(Selected text)
Inclusion Process and Criteria

The first author reviewed the title, abstract, and method section of each of the 45 manuscripts to assess for the following criteria:

  1. 1.

    Participants had to have an ASD diagnosis. If participants with and without an ASD diagnosis were involved in the study, the data needed to be disaggregated by disability category.

  2. 2.

    The independent variable had to be a published, explicit, and systematic scripted program. Studies that called the independent variable “direct instruction” were excluded if the instructional program was not formally published.

  3. 3.

    The research design had to be experimental or quasi-experimental. Group and single-case design studies were included. Studies had to be published in English in a peer-reviewed journal. There was no restriction on date of publication.

Nine of the 45 studies met the inclusion criteria listed above. The researchers then conducted an ancestral search of the nine included studies by reviewing the titles in reference lists from each study and applying the aforementioned criteria for evaluating article titles. No additional articles were retrieved via ancestral search.

Study Information

The nine studies were summarized based on the following characteristics: participant (e.g., age, gender, assessment information) and setting (e.g., public or private institution, instructor), measures, program and procedures, design, and findings. The first, second, and third authors extracted the relevant information from each study and populated a table (see Table 1); the fifth author checked the accuracy of each cell within the table. All discrepancies were discussed until all authors reached 100 % consensus on the information included within the table.

(Exercise instructions)
[1] Answer these from the review methods text:
(a) How many manuscripts did the first author screen?
(b) How many studies met the inclusion criteria?
(c) Who checked the accuracy of each cell in the table?
[2] Do these statements agree with the review methods text? Answer yes or no for each and quote the words that decide it.
(a) Only studies published after a certain date were eligible.
(b) The ancestral search turned up additional articles.
(c) Single-case design studies could be included.
[3] Can you turn the paragraph of the review methods text beginning "The nine studies were summarized" into a list that keeps its main facts?
The records that come next are drawn from a different source than the text.

Data extracted from a collection
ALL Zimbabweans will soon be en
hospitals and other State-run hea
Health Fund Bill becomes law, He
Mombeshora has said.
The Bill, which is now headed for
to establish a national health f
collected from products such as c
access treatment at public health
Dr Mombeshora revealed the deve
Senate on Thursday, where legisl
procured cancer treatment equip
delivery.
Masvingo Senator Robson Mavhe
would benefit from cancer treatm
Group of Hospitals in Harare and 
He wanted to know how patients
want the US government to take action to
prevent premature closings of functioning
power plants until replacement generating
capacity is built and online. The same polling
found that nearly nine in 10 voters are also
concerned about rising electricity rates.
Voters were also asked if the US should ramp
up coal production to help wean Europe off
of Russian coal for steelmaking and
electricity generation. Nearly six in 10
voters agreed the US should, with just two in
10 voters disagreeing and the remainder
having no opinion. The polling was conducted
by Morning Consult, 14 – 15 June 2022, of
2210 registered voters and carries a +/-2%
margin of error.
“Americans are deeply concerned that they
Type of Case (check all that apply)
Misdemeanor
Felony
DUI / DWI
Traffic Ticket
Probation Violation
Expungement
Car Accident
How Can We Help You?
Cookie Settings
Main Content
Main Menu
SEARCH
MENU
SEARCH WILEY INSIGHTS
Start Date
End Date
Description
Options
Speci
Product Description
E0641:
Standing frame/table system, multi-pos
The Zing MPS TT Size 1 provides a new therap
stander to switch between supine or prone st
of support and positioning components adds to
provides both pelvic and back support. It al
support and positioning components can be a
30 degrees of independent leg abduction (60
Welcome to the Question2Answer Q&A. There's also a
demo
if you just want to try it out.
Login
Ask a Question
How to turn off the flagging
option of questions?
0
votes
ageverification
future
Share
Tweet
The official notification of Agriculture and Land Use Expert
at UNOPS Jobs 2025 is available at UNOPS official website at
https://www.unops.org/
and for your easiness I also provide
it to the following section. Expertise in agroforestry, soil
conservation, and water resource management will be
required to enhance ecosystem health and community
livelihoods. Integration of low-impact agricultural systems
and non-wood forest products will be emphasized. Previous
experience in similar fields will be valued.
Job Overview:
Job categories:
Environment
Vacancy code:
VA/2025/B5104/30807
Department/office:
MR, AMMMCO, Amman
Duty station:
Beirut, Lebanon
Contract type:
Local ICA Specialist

* * *

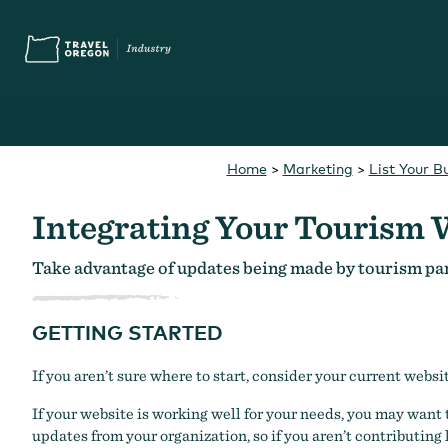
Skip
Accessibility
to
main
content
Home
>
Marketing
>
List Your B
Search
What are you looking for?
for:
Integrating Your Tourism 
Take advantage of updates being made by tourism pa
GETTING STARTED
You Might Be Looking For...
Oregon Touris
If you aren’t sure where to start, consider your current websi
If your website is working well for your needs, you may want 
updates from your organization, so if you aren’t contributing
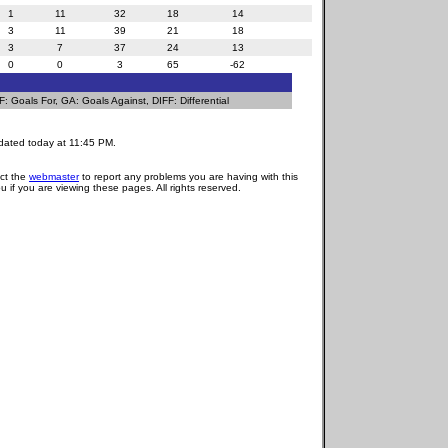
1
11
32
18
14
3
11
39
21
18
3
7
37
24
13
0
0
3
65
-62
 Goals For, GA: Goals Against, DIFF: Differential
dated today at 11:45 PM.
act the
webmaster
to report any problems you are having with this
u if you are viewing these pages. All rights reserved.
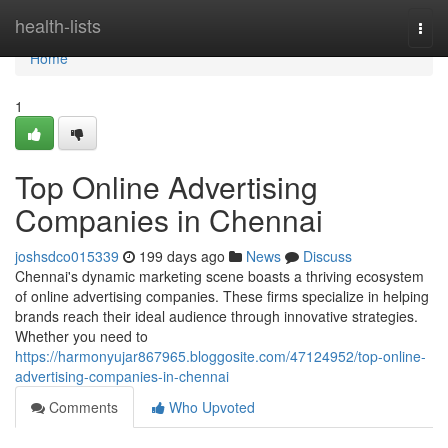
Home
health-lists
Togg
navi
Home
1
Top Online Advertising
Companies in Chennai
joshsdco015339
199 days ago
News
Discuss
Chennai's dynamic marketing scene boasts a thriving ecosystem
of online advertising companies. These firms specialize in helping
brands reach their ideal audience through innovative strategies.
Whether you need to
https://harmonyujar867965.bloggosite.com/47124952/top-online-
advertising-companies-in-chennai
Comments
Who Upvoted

--

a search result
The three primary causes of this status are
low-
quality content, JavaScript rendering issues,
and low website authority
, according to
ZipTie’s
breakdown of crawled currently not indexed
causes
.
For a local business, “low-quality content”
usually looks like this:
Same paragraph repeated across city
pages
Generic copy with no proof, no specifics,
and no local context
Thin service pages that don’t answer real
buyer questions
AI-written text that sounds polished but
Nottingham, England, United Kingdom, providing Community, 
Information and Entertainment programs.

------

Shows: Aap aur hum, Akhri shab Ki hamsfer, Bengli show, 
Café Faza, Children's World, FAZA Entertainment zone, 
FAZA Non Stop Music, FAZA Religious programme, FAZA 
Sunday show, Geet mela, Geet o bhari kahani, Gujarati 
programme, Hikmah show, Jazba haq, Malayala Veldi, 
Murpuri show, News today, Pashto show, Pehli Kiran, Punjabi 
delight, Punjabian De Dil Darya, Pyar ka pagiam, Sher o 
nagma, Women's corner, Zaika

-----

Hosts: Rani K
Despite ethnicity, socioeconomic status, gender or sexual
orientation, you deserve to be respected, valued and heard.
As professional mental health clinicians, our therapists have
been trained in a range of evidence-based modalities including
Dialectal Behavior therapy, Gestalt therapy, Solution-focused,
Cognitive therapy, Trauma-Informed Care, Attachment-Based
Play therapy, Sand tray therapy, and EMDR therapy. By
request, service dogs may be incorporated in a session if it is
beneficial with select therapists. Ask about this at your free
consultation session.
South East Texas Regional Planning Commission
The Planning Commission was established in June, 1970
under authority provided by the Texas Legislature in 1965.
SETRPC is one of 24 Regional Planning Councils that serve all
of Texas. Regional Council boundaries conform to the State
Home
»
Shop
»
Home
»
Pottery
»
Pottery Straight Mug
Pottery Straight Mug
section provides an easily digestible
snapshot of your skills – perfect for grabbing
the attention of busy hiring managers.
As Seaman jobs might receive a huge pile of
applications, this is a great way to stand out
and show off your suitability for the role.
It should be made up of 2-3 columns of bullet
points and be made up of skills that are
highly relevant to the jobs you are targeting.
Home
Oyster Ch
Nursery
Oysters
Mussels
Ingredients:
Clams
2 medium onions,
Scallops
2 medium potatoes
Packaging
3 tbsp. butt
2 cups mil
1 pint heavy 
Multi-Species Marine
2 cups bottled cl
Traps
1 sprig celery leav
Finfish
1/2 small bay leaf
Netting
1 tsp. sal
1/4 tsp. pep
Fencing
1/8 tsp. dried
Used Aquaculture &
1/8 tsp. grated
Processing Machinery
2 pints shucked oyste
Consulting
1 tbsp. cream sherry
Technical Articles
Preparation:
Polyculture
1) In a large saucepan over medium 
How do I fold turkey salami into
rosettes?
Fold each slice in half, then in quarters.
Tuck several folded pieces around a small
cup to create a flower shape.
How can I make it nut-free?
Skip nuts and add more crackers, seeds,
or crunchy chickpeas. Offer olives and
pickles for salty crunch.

(Exercise solutions)
[1]
(a) 45 manuscripts
(b) Nine
(c) The fifth author

[2]
(a) No: "There was no restriction on date of publication."
(b) No: "No additional articles were retrieved via ancestral search."
(c) Yes: "Group and single-case design studies were included."

[3]
- The nine studies were summarized by participant and setting, measures, program and procedures, design, and findings.
- The first, second, and third authors extracted the information and filled in a table (Table 1).
- The fifth author checked each cell for accuracy.
- The authors discussed all discrepancies until they reached 100% consensus.